Coronary Artery Bypass Surgery
The actual undergoing of open-chest surgery or Minimally Invasive Direct Coronary Artery Bypass surgery to correct the narrowing or blockage of one or more coronary arteries with bypass grafts. This diagnosis must be supported by angiographic evidence of significant coronary artery obstruction and the procedure must be considered medically necessary by a consultant cardiologist.
Angioplasty and all other intra-arterial, catheter based techniques, ‘keyhole’ or laser procedures are excluded.
Chronic irreversible failure of both kidneys requiring either permanent renal dialysis or kidney transplantation.
Chronic persistent bone marrow failure, confirmed by biopsy, which results in anaemia, neutropenia and thrombocytopenia requiring treatment with at least one of the following:
- Blood product transfusion;
- Marrow stimulating agents;
- Immunosuppressive agents; or
- Bone marrow transplantation.
The diagnosis must be confirmed by a haematologist.
End Stage Lung Disease
End stage lung disease, causing chronic respiratory failure. This diagnosis must be supported by evidence of all of the following:
- FEV1 test results which are consistently less than 1 litre;
- Permanent supplementary oxygen therapy for hypoxemia;
- Arterial blood gas analyses with partial oxygen pressures of 55mmHg or less (PaO2 ≤ 55mmHg); and
- Dyspnoea at rest.
The diagnosis must be confirmed by a respiratory physician.
End Stage Liver Failure
End stage liver failure as evidenced by all of the following:
- Permanent jaundice;
- Ascites; and
- Hepatic encephalopathy.
Liver disease secondary to alcohol or drug abuse is excluded.

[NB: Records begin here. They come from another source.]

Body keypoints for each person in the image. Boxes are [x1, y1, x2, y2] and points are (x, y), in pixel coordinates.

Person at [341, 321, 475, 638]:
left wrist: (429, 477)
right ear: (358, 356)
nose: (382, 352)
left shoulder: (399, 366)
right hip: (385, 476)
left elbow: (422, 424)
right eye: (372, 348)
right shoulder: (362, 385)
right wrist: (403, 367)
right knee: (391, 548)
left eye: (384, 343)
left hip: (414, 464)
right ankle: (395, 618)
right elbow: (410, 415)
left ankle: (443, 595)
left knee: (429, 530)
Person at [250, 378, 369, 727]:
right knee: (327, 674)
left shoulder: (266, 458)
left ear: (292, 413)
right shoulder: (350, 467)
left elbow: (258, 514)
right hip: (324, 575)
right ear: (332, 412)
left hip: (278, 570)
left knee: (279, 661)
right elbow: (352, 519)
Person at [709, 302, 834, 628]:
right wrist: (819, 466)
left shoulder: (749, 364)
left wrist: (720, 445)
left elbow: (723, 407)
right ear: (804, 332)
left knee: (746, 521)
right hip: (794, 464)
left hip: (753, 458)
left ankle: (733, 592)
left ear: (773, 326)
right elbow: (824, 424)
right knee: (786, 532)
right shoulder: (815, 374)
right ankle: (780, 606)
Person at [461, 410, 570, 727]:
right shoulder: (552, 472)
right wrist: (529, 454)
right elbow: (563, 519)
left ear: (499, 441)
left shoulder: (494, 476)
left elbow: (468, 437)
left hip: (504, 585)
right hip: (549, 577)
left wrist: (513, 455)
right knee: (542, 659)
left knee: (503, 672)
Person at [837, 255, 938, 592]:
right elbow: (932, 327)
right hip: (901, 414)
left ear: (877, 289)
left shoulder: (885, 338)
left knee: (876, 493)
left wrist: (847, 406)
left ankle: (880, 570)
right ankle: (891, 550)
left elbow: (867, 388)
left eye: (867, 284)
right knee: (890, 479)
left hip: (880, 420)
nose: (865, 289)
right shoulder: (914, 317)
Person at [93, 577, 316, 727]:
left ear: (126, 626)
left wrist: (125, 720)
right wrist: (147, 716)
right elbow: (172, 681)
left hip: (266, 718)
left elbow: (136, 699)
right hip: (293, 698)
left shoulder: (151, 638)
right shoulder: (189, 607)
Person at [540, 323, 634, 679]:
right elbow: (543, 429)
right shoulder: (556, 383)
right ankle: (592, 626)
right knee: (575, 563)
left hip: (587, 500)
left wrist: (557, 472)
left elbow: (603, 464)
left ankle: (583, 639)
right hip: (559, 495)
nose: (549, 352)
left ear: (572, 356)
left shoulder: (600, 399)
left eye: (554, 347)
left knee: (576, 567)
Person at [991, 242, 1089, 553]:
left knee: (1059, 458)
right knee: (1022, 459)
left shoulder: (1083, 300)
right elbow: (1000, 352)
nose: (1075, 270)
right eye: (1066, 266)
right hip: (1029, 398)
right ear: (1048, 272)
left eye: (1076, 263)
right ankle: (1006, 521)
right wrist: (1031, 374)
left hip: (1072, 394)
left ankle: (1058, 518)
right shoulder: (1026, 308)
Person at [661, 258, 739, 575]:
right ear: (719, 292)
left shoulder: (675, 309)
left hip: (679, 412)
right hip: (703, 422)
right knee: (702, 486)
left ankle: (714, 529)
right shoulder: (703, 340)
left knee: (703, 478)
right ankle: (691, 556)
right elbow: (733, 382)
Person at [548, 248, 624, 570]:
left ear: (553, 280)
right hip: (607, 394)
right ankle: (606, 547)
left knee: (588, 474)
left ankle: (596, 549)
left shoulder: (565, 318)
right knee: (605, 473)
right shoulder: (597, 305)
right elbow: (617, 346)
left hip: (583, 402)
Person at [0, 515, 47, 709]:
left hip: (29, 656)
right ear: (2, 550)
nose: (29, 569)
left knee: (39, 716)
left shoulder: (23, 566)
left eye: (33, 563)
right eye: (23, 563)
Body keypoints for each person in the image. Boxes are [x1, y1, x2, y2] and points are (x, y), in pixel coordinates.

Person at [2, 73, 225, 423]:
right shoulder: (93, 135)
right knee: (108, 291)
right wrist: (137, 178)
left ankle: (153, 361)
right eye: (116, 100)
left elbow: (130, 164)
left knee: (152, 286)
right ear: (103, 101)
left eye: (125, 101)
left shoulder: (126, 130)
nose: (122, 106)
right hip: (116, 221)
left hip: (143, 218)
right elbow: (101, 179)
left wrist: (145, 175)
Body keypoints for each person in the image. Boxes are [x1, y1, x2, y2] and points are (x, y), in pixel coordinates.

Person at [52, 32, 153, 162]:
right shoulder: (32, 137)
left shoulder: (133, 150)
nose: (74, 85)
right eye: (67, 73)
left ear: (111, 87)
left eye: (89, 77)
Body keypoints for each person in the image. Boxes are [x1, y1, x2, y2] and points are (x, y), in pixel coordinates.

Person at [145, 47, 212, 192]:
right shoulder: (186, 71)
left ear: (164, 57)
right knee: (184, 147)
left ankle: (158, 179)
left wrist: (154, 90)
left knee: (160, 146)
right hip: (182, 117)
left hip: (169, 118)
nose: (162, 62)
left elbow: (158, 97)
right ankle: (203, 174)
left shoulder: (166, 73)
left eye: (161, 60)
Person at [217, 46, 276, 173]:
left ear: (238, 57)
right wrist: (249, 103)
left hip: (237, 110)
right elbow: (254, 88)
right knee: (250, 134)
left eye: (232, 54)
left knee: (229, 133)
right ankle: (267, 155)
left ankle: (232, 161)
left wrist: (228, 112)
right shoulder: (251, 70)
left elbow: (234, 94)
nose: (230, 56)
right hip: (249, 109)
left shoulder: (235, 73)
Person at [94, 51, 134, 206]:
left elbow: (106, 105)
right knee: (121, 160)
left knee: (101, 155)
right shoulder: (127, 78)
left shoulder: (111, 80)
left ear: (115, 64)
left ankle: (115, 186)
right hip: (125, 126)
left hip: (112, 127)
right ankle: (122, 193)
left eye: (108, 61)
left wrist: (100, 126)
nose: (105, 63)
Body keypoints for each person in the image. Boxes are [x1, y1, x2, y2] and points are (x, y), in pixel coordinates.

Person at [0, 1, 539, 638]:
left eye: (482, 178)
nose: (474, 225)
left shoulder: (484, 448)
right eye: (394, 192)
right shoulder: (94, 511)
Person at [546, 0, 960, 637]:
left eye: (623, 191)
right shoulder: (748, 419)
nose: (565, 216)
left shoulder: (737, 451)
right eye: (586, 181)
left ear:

A coma that persists for at least 96 hours. This diagnosis must be supported by evidence of all of the following:
- No response to external stimuli for at least 96 hours;
- Life support measures are necessary to sustain life; and
- Brain damage resulting in permanent neurological deficit which must be assessed at least 30 days after the onset of the coma.
Coma resulting directly from alcohol or drug abuse is excluded.
Major Organ / Bone Marrow Transplantation
The receipt of a transplant of:
- Human bone marrow using haematopoietic stem cells preceded by total bone marrow ablation; or
- One of the following human organs: heart, lung, liver, kidney, pancreas, that resulted from irreversible end stage failure of the relevant organ. Other stem cell transplants are excluded
The definite occurrence of Multiple Sclerosis. The diagnosis must be supported by all of the following:
- Investigations which unequivocally confirm the diagnosis to be Multiple Sclerosis;
- Multiple neurological deficits which occurred over a continuous period of at least 6 months; and
- Well documented history of exacerbations and remissions of said symptoms or neurological deficits.
Other causes of neurological damage such as SLE and HIV are excluded.